> -----Original Message-----
> From: Burakov, Anatoly
> Sent: Thursday, July 25, 2019 1:06 PM
> To: dev@dpdk.org
> Cc: Mcnamara, John <john.mcnamara@intel.com>; Kovacevic, Marko
> <marko.kovacevic@intel.com>; Stojaczyk, Dariusz
> <dariusz.stojaczyk@intel.com>; thomas@monjalon.net;
> david.marchand@redhat.com; jerinj@marvell.com
> Subject: [PATCH v3] eal: pick IOVA as PA if IOMMU is not available
>
> When IOMMU is not available, /sys/kernel/iommu_groups will not be
> populated. This is happening since at least 3.6 when VFIO support
> was added. If the directory is empty, EAL should not pick IOVA as
> VA as the default IOVA mode.
>
> Signed-off-by: Anatoly Burakov <anatoly.burakov@intel.com>
> ---
Tested-by: Darek Stojaczyk <dariusz.stojaczyk@intel.com>
Thanks!
@@ -425,6 +425,9 @@ IOVA Mode Detection
IOVA Mode is selected by considering what the current usable Devices on the
system require and/or support.
+On FreeBSD, RTE_IOVA_VA mode is not supported, so RTE_IOVA_PA is always used.

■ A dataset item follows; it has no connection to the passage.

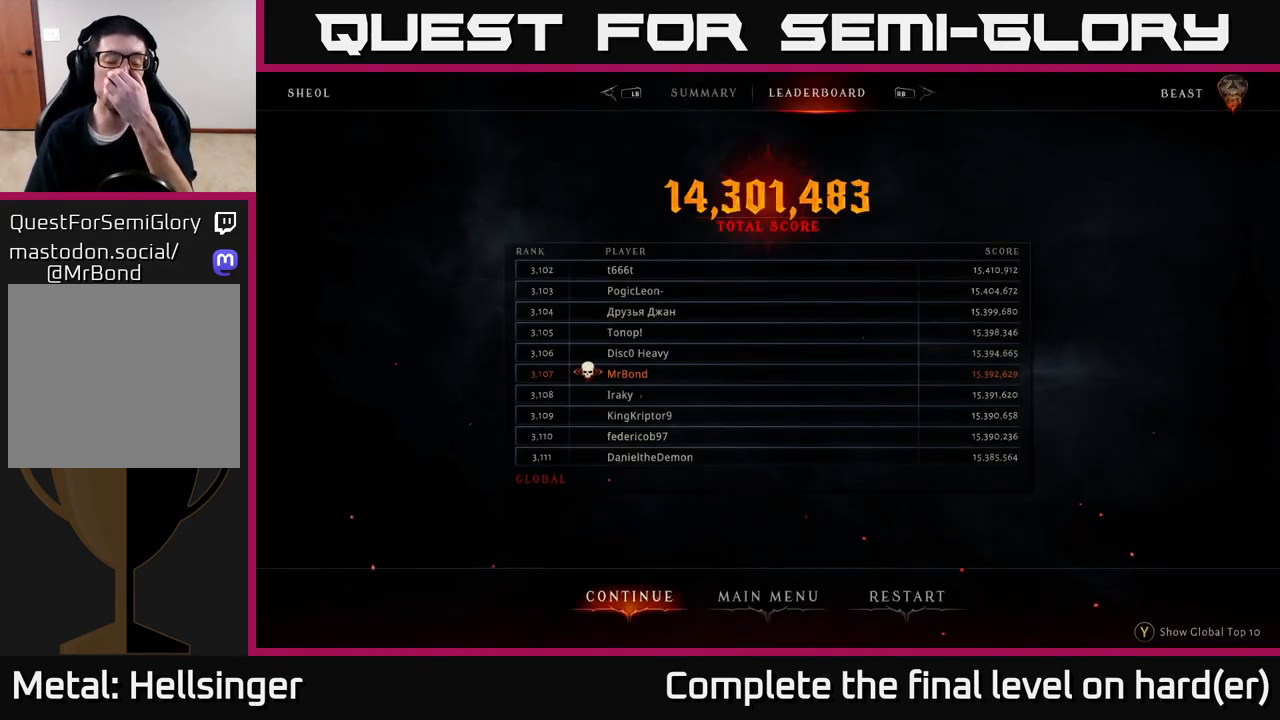
{"buttons": [], "left_stick": "center", "right_stick": "center", "events": []}
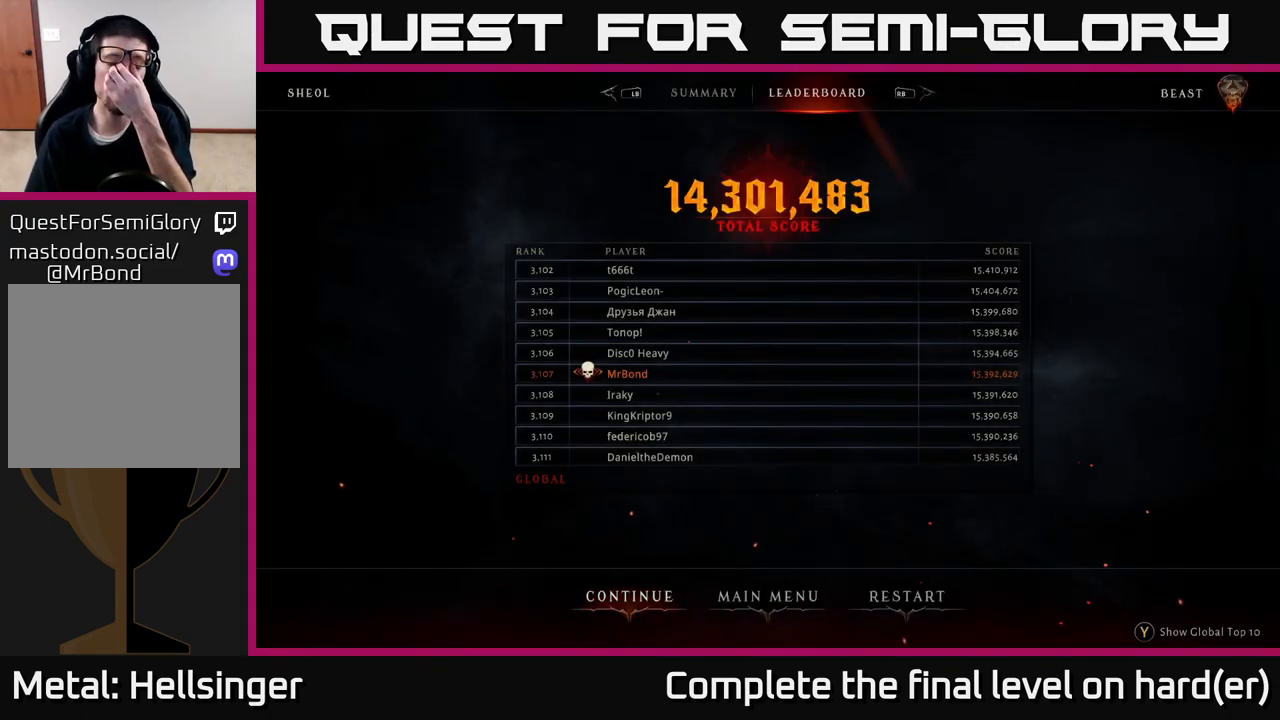
{"buttons": [], "left_stick": "center", "right_stick": "center", "events": []}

+On Linux, the IOVA mode is detected based on a heuristic.
+
Below is the 2-step heuristic for this choice.
For the first step, EAL asks each bus its requirement in terms of IOVA mode
@@ -438,20 +441,26 @@ and decides on a preferred IOVA mode.
RTE_IOVA_VA), then the preferred IOVA mode is RTE_IOVA_DC (see below with the
check on Physical Addresses availability),
+If the buses have expressed no preference on which IOVA mode to pick, then a
+default is selected using the following logic:
+
+- if physical addresses are not available, RTE_IOVA_VA mode is used
+- if /sys/kernel/iommu_groups is not empty, RTE_IOVA_VA mode is used
+- otherwise, RTE_IOVA_PA mode is used
+
+In the case when the buses had disagreed on their preferred IOVA mode, part of
+the buses won't work because of this decision.
+
The second step checks if the preferred mode complies with the Physical
Addresses availability since those are only available to root user in recent
-kernels.
-
-- if the preferred mode is RTE_IOVA_PA but there is no access to Physical
- Addresses, then EAL init fails early, since later probing of the devices
- would fail anyway,
-- if the preferred mode is RTE_IOVA_DC then EAL selects the RTE_IOVA_VA mode.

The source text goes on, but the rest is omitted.